British author Howard Jacobson, who won the 2010 Booker Prize for the comic novel The Finkler Question (2010), is no stranger to the award: Kalooki Nights (2006) was long-listed for the prize. Jacobson is also the author of The Mighty Walzer (1999) and The Act of Love (2008).
The Story: Julian Treslove, a middle-aged former BBC radio producer now working as a celebrity double, and Sam Finkler, a recently widowed pop philosopher at odds with his Jewish identity, have been friends for years. Both keep in touch with their former teacher, Libor Sevcik, a successful journalist who escaped the Holocaust. While at a dinner party at Sevcik's London apartment, the three men reminisce on times past. Treslove, a gentile who has always been jealous of Finkler--he views Finkler as the quintessential Jew--leaves the party and is mugged. Treslove believes the crime to be a misdirected act of anti-Semitism, and this incident sets off a desire to convert to Judaism and ruminations about what it means to be Jewish in the 21st century--as real anti-Semitic attacks occur all around him.

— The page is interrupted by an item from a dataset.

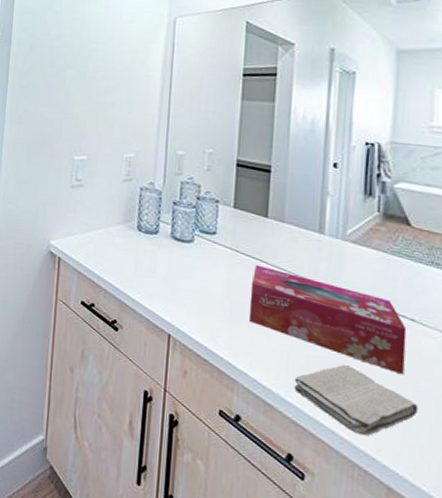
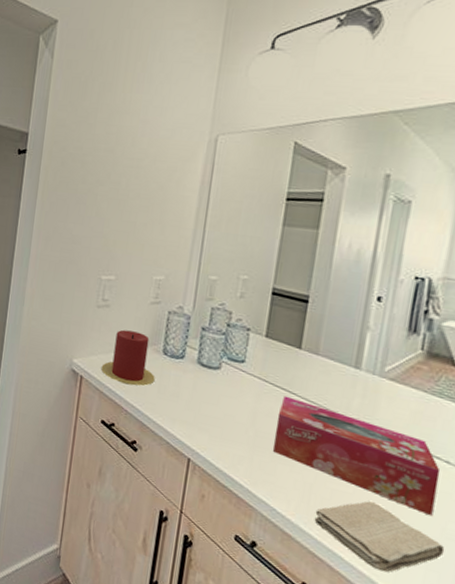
candle: none [78,208,132,264] -> present [101,329,155,386]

Bloomsbury. 307 pages. $25. ISBN: 9781608196111
Barnes and Noble
"As you keep reading, however, the brilliance of the book comes clear: Jacobson is using the novel form precisely in order to help us limn these polarizing issues through the consciousness of a flawed character as an excuse, freeing himself--and us--from the conventions of argumentation. ... Rare is a work of fiction that takes on the most controversial issues facing Jews so directly--and with enough humor, intelligence and insight--that it changes a reader's mind." Anne Trubek
New York Times
"It's not that there aren't parallels between the way Mr. Jacobson writes the novel of manners (atrocious manners) and the way Austen did (much better manners). It's just that his inner Roth did more than his inner Austen to win him this year's Man Booker Prize for The Finkler Question. Mr. Jacobson doesn't just summon Roth; he summons Roth at Roth's best." Janet Maslin
Globe and Mail (Canada)
"Julian is a fascinating character, at once strikingly empty and richly sui generis. ... Hilarious and romantic at the start, it becomes more and more discomfiting as it progresses, especially in its chilling depiction of modern anti-Semitism." Cynthia Macdonald
"I have emerged from a state of tunnel-vision absorption; rarely have I come across a novel with such a range of themes and emotions to digest: anguish, infidelity, loyalty, circumcision, Zionism, Judaism, mugging, the BBC, even online poker--and one would have to listen all over again to absorb fully the stinging humour and myriad jokes. ... It is impossible to pinpoint the most striking scenes--there are so many." Robert Cooper
Wall Street Journal
"The Finkler Question ... is indeed a striking novel and a subtle one, a group portrait of three men in later life, each with comic foibles but each, also, feeling the weight of his past, conveyed in the narrative through flashbacks. ... [It] has all the qualities we expect from Mr. Jacobson--especially a mordant wit, sometimes as acrid as it is exuberant." Martin Rubin
"No other book has given me such a clear sense of the benevolent disguises that anti-Jewish sentiments can wear. ... There are certainly reasons to find this novel annoying. Chief among them, of course, is the tiresomeness of Julian's obsessive, if benevolent, racism." Ron Charles
Critics describe Howard Jacobson as the English Philip Roth, for good reason: like Roth, Jacobson fearlessly delves into male-female relations, the dark spaces of the male psyche, and the dilemmas of Judaism. Jacobson, however, likens himself more to a "Jewish Jane Austen," whose comedy of manners mines religious mores. Both monikers are apt. The Finkler Question, a portrait of three men wrestling with identity, showcases Jacobson as "a frighteningly smart and insightful thinker and stylist" (Spectator). With a biting wit, he examines many sides of polarizing issues, from modern-day anti-Semitism to Zionism to self-loathing Jews, issues that enlightened most critics but left many feeling uncomfortable. But this is an important book, one that raises timely, universal questions. The Finkler Question "will probably distress you on its way to disarming you," writes the Barnes and Noble critic. "Can we pay a novel any greater compliment?"